Hi @jpmckinney, sorry you got the run around looking at different pull requests, and thanks for your comments. There are a few considerations that would challenge the idea of making all WDTK emails public:
Given these considerations, I think my preference at the moment is still for fleshing out the test suite with more examples of raw emails and expected output to give us more refactoring confidence. Perhaps we can generate some test examples automaticall from the WDTK data set to accelerate this process though.
The only way to find out how long it actually takes is to try it. We can try running the current parse_raw_email!

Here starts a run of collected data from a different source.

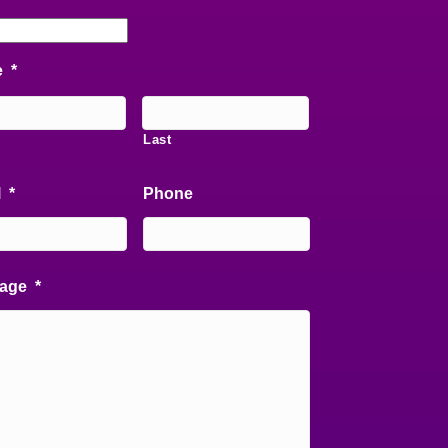
e
*
Last
l
*
Phone
age
*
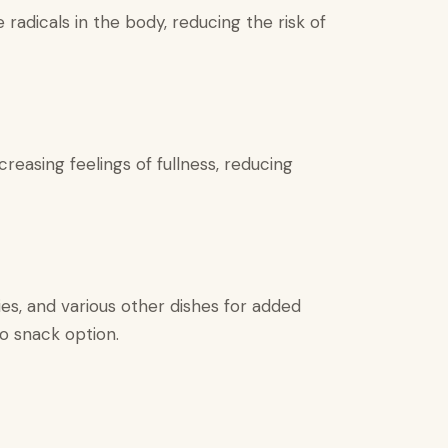
 radicals in the body, reducing the risk of
reasing feelings of fullness, reducing
es, and various other dishes for added
go snack option.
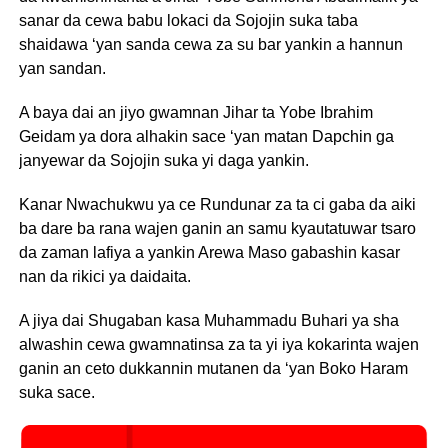
sanar da cewa babu lokaci da Sojojin suka taba
shaidawa ‘yan sanda cewa za su bar yankin a hannun
yan sandan.
A baya dai an jiyo gwamnan Jihar ta Yobe Ibrahim
Geidam ya dora alhakin sace ‘yan matan Dapchin ga
janyewar da Sojojin suka yi daga yankin.
Kanar Nwachukwu ya ce Rundunar za ta ci gaba da aiki
ba dare ba rana wajen ganin an samu kyautatuwar tsaro
da zaman lafiya a yankin Arewa Maso gabashin kasar
nan da rikici ya daidaita.
A jiya dai Shugaban kasa Muhammadu Buhari ya sha
alwashin cewa gwamnatinsa za ta yi iya kokarinta wajen
ganin an ceto dukkannin mutanen da ‘yan Boko Haram
suka sace.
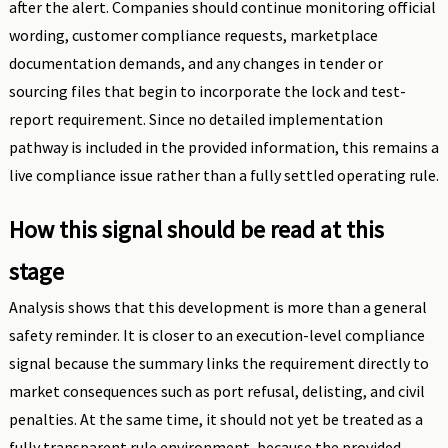
after the alert. Companies should continue monitoring official
wording, customer compliance requests, marketplace
documentation demands, and any changes in tender or
sourcing files that begin to incorporate the lock and test-
report requirement. Since no detailed implementation
pathway is included in the provided information, this remains a
live compliance issue rather than a fully settled operating rule.
How this signal should be read at this
stage
Analysis shows that this development is more than a general
safety reminder. It is closer to an execution-level compliance
signal because the summary links the requirement directly to
market consequences such as port refusal, delisting, and civil
penalties. At the same time, it should not yet be treated as a
fully transparent rule environment, because the provided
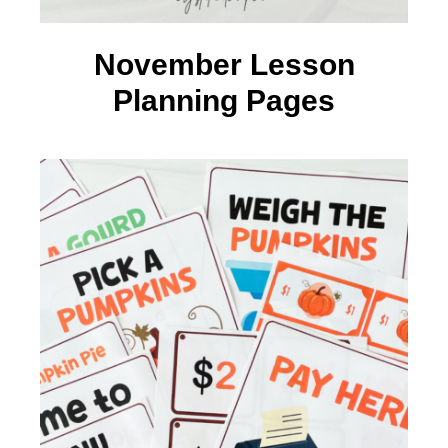
November Lesson
Planning Pages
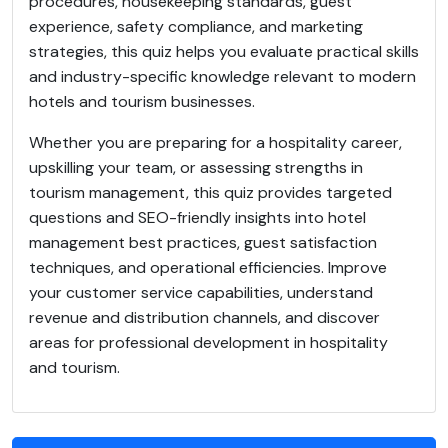
procedures, housekeeping standards, guest
experience, safety compliance, and marketing
strategies, this quiz helps you evaluate practical skills
and industry-specific knowledge relevant to modern
hotels and tourism businesses.
Whether you are preparing for a hospitality career,
upskilling your team, or assessing strengths in
tourism management, this quiz provides targeted
questions and SEO-friendly insights into hotel
management best practices, guest satisfaction
techniques, and operational efficiencies. Improve
your customer service capabilities, understand
revenue and distribution channels, and discover
areas for professional development in hospitality
and tourism.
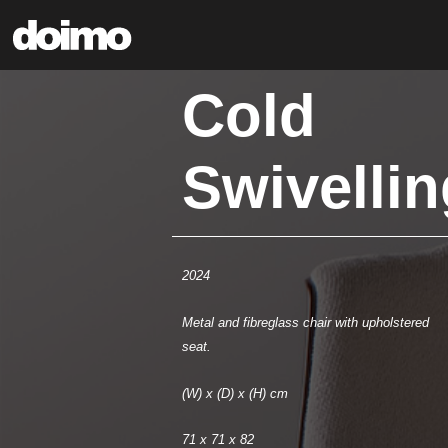
Cold
Swivellin
2024
Metal and fibreglass chair with upholstered
seat.
(W) x (D) x (H) cm
71 x 71 x 82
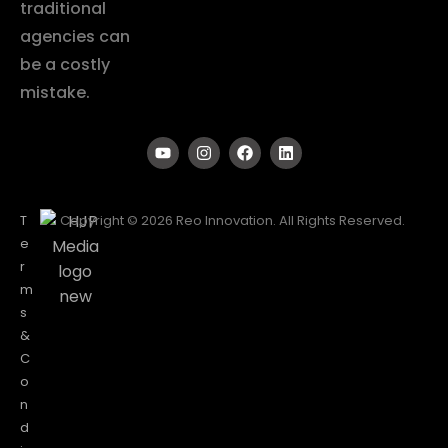
traditional
agencies can
be a costly
mistake.
T
Copyright © 2026 Reo Innovation. All Rights Reserved.
e
r
m
s
&
C
o
n
d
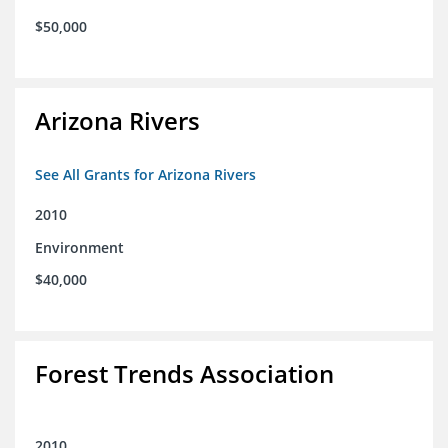
$50,000
Arizona Rivers
See All Grants for Arizona Rivers
2010
Environment
$40,000
Forest Trends Association
2010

over those messages, save the results as our "target output" and see how long it takes.
Now let's say we make some drastic changes to mail handling, and then run it over the dataset - maybe it takes a day, we don't know. If it produces tens of thousands of false positives due to being semantically but not computationally identical, there are two possibilities: either it's possible to correct the tests to avoid false positives, or it turns out this exercise was a mistake since no one is going to filter through that many failures. On the other hand, if there are a manageable number of failures, you don't need to run the test against the whole dataset again - you just run it against the failing messages which will be fast. One all of them pass, then you run it over the full dataset again before committing. You can do other things while the tests run. No lack of things to do!
If I git log spec/fixtures
or more specifically git log spec/fixtures/files
, I see that raw emails are being added to the test suite at a glacial pace, so I think a bit of creativity and experimentation couldn't hurt. Indeed, the above process may identify the raw emails that ought to be added to the test suite, so that the above process needn't be used frequently.
@mhl you've run email parsing over all the mails in WDTK - how long did it take?
To clarify, I was suggesting a more concerted effort to add mail parsing examples to the test suite as an alternative to reparsing the entire WDTK data set on each change, rather than adding examples as they come up (which is what we've been doing up to now).
When I say:
Perhaps we can generate some test examples automaticall from the WDTK data set to accelerate this process though.
and you say:
Indeed, the above process may identify the raw emails that ought to be added to the test suite, so that the above process needn't be used frequently.
I think we're in violent agreement :)
Given that the recent bug report against the mail parsing in Alaveteli isn't seen when using the attachments method directly from the mail gem, it seems like we might be able to use mail gem methods more directly and possibly get rid of some code from
mail_handler/backends/mail_backend.rb
. As @garethrees points out, we'd need some better tests of current expected output first.